- SUPPLIED RECORDS -
-- -- --

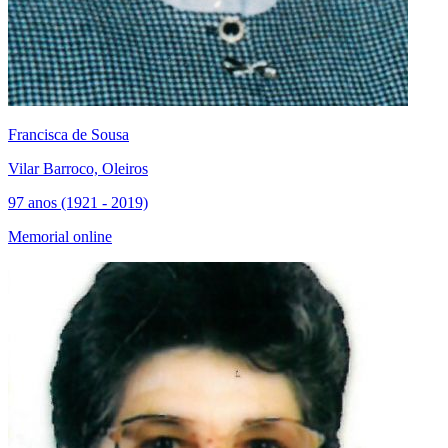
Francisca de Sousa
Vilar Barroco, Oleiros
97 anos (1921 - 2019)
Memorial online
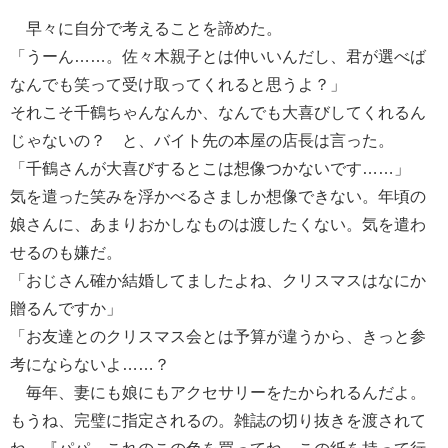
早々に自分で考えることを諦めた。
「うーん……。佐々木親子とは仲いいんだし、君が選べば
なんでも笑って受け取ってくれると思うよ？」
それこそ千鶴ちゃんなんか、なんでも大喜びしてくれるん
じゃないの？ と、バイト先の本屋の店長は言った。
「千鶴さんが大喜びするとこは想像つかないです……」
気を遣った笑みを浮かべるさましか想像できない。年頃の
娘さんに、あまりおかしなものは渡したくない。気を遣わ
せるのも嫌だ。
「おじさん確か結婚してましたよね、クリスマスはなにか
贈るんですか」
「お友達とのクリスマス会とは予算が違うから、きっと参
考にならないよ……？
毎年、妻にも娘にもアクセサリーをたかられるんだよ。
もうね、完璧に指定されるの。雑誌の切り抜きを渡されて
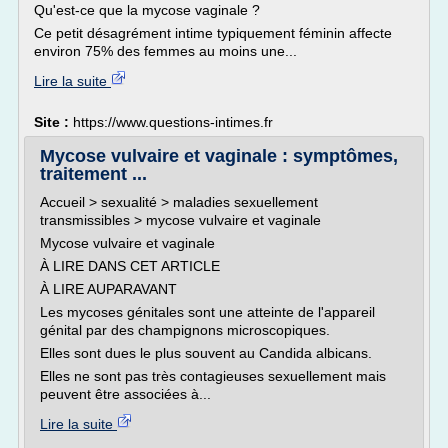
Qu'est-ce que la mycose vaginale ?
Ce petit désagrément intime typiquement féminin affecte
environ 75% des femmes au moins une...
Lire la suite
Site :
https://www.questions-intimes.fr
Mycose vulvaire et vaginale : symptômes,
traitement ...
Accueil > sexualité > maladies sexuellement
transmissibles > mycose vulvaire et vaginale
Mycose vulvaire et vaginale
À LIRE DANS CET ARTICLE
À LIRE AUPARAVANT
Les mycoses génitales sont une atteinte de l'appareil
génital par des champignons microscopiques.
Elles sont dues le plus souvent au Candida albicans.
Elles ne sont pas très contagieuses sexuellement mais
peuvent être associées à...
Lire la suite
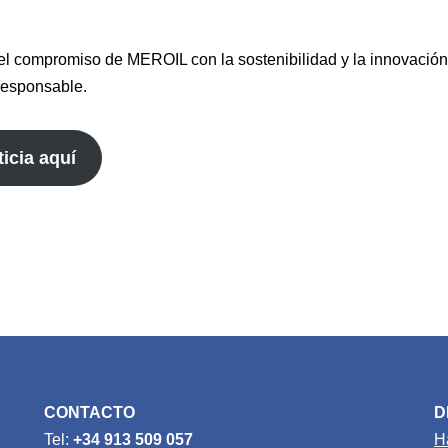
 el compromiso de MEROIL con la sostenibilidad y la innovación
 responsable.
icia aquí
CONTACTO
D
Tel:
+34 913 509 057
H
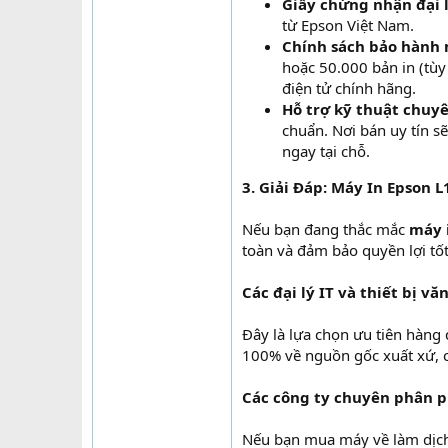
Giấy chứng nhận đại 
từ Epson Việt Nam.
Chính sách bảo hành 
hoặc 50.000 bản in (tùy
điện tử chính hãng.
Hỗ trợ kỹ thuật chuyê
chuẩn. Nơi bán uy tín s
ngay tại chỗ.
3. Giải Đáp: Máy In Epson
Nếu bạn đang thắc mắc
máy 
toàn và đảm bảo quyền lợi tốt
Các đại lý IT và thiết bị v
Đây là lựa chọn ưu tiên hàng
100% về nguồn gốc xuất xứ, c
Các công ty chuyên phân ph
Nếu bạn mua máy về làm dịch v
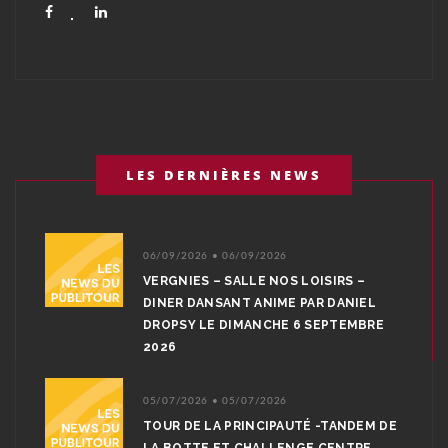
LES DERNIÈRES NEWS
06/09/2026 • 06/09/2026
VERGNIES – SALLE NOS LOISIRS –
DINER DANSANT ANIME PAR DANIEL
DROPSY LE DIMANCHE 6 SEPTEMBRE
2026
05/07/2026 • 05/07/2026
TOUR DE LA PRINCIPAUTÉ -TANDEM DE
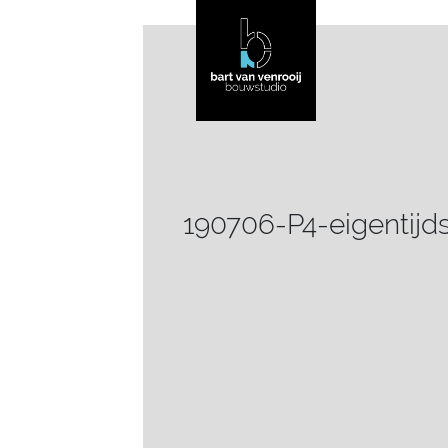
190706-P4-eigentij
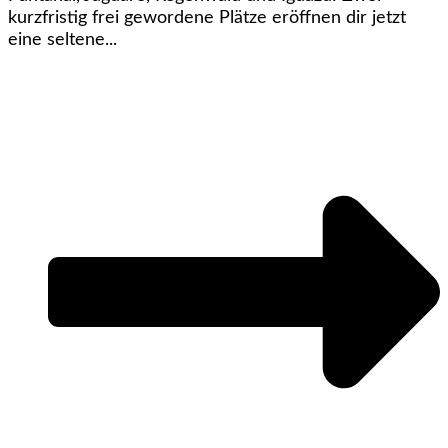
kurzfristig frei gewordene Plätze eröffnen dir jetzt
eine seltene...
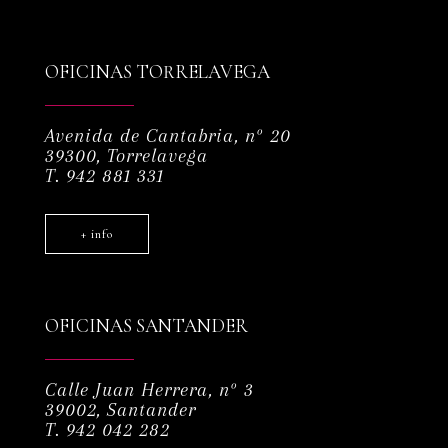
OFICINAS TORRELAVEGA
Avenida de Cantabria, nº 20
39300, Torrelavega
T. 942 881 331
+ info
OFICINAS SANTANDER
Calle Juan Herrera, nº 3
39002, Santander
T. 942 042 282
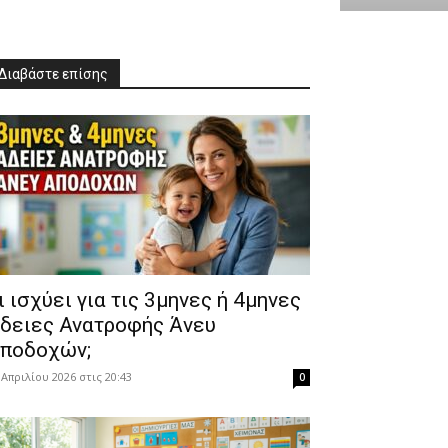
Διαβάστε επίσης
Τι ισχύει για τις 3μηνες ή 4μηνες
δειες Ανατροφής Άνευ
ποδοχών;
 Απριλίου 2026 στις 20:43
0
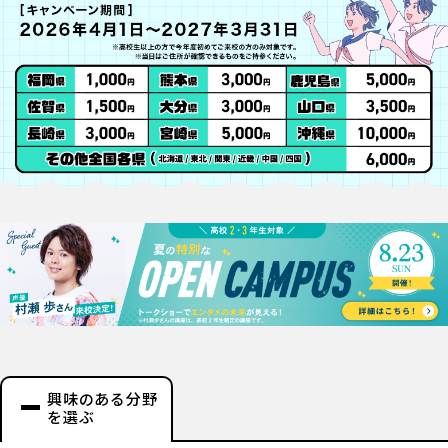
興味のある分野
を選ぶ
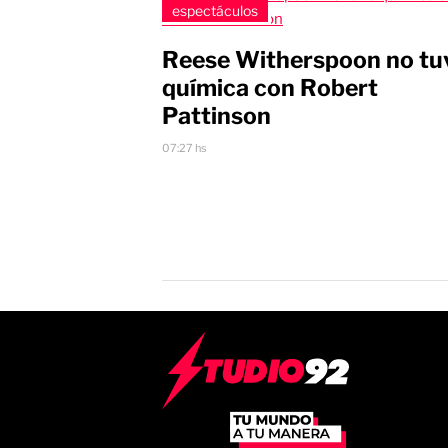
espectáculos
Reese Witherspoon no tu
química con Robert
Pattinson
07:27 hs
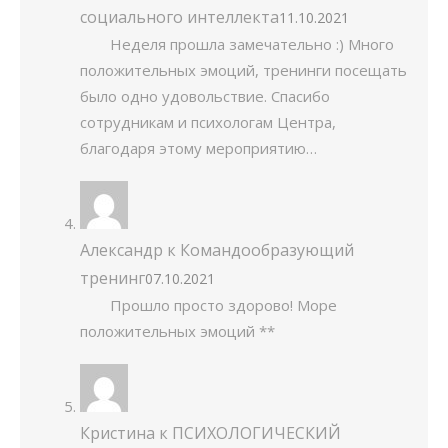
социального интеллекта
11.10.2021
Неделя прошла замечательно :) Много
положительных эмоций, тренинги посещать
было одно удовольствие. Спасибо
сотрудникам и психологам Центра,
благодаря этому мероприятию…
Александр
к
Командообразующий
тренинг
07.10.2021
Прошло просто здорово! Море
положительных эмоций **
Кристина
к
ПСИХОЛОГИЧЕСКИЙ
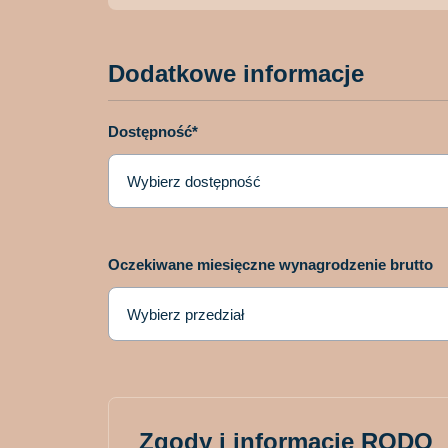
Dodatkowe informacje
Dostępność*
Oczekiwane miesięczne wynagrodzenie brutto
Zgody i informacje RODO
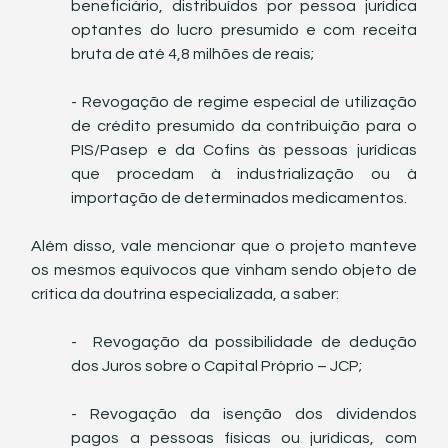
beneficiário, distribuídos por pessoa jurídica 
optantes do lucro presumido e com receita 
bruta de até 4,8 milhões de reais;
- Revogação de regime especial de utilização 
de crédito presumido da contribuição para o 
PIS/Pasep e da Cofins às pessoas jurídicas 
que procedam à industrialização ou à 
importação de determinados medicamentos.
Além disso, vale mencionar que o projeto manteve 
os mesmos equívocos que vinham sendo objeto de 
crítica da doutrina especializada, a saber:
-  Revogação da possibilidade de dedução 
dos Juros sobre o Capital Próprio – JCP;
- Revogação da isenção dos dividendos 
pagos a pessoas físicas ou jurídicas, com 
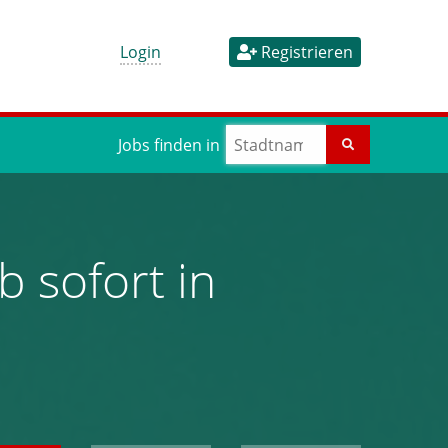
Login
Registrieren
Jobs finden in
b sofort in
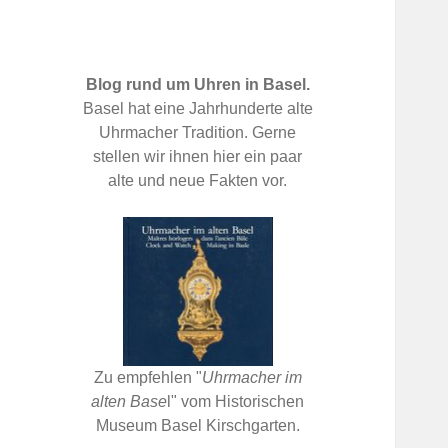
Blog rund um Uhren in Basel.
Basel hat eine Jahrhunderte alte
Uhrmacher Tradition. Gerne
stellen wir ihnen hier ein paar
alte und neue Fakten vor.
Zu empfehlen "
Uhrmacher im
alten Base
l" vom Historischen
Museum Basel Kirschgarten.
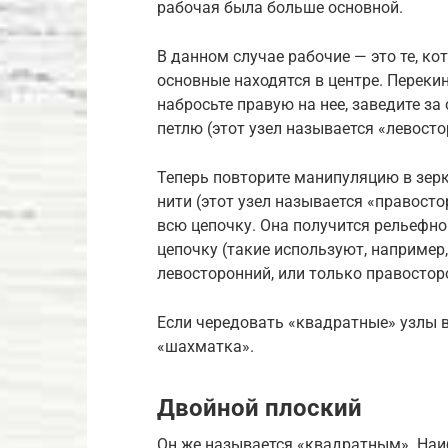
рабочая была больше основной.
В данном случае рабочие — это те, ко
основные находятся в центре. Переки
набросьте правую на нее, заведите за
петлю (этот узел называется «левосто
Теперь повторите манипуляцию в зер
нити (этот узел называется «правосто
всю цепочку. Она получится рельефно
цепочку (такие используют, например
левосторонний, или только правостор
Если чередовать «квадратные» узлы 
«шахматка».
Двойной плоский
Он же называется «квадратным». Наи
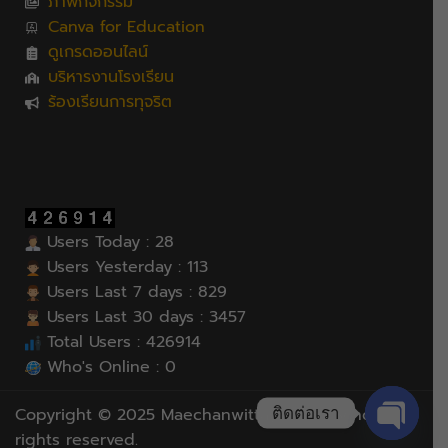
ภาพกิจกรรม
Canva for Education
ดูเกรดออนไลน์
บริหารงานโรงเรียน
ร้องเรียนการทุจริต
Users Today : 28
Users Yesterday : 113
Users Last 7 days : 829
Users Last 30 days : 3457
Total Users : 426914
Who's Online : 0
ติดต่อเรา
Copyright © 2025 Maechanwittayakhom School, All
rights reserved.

-- -- --

- DIRECTIONS -
With the pictures omitted, give every line above again exactly.

- RESULT OF THIS TASK -
Francisca de Sousa
Vilar Barroco, Oleiros
97 anos (1921 - 2019)
Memorial online
早々に自分で考えることを諦めた。
「うーん……。佐々木親子とは仲いいんだし、君が選べば
なんでも笑って受け取ってくれると思うよ？」
それこそ千鶴ちゃんなんか、なんでも大喜びしてくれるん
じゃないの？ と、バイト先の本屋の店長は言った。
「千鶴さんが大喜びするとこは想像つかないです……」
気を遣った笑みを浮かべるさましか想像できない。年頃の
娘さんに、あまりおかしなものは渡したくない。気を遣わ
せるのも嫌だ。
「おじさん確か結婚してましたよね、クリスマスはなにか
贈るんですか」
「お友達とのクリスマス会とは予算が違うから、きっと参
考にならないよ……？
毎年、妻にも娘にもアクセサリーをたかられるんだよ。
もうね、完璧に指定されるの。雑誌の切り抜きを渡されて
Qu'est-ce que la mycose vaginale ?
Ce petit désagrément intime typiquement féminin affecte
environ 75% des femmes au moins une...
Lire la suite
Site :
https://www.questions-intimes.fr
Mycose vulvaire et vaginale : symptômes,
traitement ...
Accueil > sexualité > maladies sexuellement
transmissibles > mycose vulvaire et vaginale
Mycose vulvaire et vaginale
À LIRE DANS CET ARTICLE
À LIRE AUPARAVANT
Les mycoses génitales sont une atteinte de l'appareil
génital par des champignons microscopiques.
Elles sont dues le plus souvent au Candida albicans.
Elles ne sont pas très contagieuses sexuellement mais
peuvent être associées à...
Lire la suite
 el compromiso de MEROIL con la sostenibilidad y la innovación
 responsable.
icia aquí
CONTACTO
D
Tel:
+34 913 509 057
H
Giấy chứng nhận đại 
từ Epson Việt Nam.
Chính sách bảo hành 
hoặc 50.000 bản in (tùy
điện tử chính hãng.
Hỗ trợ kỹ thuật chuyê
chuẩn. Nơi bán uy tín s
ngay tại chỗ.
3. Giải Đáp: Máy In Epson
Nếu bạn đang thắc mắc
máy 
toàn và đảm bảo quyền lợi tốt
Các đại lý IT và thiết bị v
Đây là lựa chọn ưu tiên hàng
100% về nguồn gốc xuất xứ, c
Các công ty chuyên phân ph
Nếu bạn mua máy về làm dịch v
LES DERNIÈRES NEWS
06/09/2026 • 06/09/2026
VERGNIES – SALLE NOS LOISIRS –
DINER DANSANT ANIME PAR DANIEL
DROPSY LE DIMANCHE 6 SEPTEMBRE
2026
05/07/2026 • 05/07/2026
TOUR DE LA PRINCIPAUTÉ -TANDEM DE
190706-P4-eigentij
kurzfristig frei gewordene Plätze eröffnen dir jetzt
eine seltene...
OFICINAS TORRELAVEGA
Avenida de Cantabria, nº 20
39300, Torrelavega
T. 942 881 331
+ info
OFICINAS SANTANDER
Calle Juan Herrera, nº 3
39002, Santander
T. 942 042 282
Διαβάστε επίσης
Τι ισχύει για τις 3μηνες ή 4μηνες
δειες Ανατροφής Άνευ
ποδοχών;
 Απριλίου 2026 στις 20:43
0
興味のある分野
を選ぶ
espectáculos
Reese Witherspoon no tu
química con Robert
Pattinson
07:27 hs
социального интеллекта
11.10.2021
Неделя прошла замечательно :) Много
положительных эмоций, тренинги посещать
было одно удовольствие. Спасибо
сотрудникам и психологам Центра,
благодаря этому мероприятию…
Александр
к
Командообразующий
тренинг
07.10.2021
Прошло просто здорово! Море
положительных эмоций **
Кристина
к
ПСИХОЛОГИЧЕСКИЙ
Dodatkowe informacje
Dostępność*
Oczekiwane miesięczne wynagrodzenie brutto
Zgody i informacje RODO
beneficiário, distribuídos por pessoa jurídica 
optantes do lucro presumido e com receita 
bruta de até 4,8 milhões de reais;
- Revogação de regime especial de utilização 
de crédito presumido da contribuição para o 
PIS/Pasep e da Cofins às pessoas jurídicas 
que procedam à industrialização ou à 
importação de determinados medicamentos.
Além disso, vale mencionar que o projeto manteve 
os mesmos equívocos que vinham sendo objeto de 
crítica da doutrina especializada, a saber:
-  Revogação da possibilidade de dedução 
dos Juros sobre o Capital Próprio – JCP;
- Revogação da isenção dos dividendos 
pagos a pessoas físicas ou jurídicas, com 
Login
Registrieren
Jobs finden in
b sofort in
Blog rund um Uhren in Basel.
Basel hat eine Jahrhunderte alte
Uhrmacher Tradition. Gerne
stellen wir ihnen hier ein paar
alte und neue Fakten vor.
Zu empfehlen "
Uhrmacher im
alten Base
l" vom Historischen
Museum Basel Kirschgarten.
рабочая была больше основной.
В данном случае рабочие — это те, ко
основные находятся в центре. Переки
набросьте правую на нее, заведите за
петлю (этот узел называется «левосто
Теперь повторите манипуляцию в зер
нити (этот узел называется «правосто
всю цепочку. Она получится рельефно
цепочку (такие используют, например
левосторонний, или только правостор
Если чередовать «квадратные» узлы 
«шахматка».
Двойной плоский
Он же называется «квадратным». Наи
ภาพกิจกรรม
Canva for Education
ดูเกรดออนไลน์
บริหารงานโรงเรียน
ร้องเรียนการทุจริต
Users Today : 28
Users Yesterday : 113
Users Last 7 days : 829
Users Last 30 days : 3457
Total Users : 426914
Who's Online : 0
ติดต่อเรา
Copyright © 2025 Maechanwittayakhom School, All
rights reserved.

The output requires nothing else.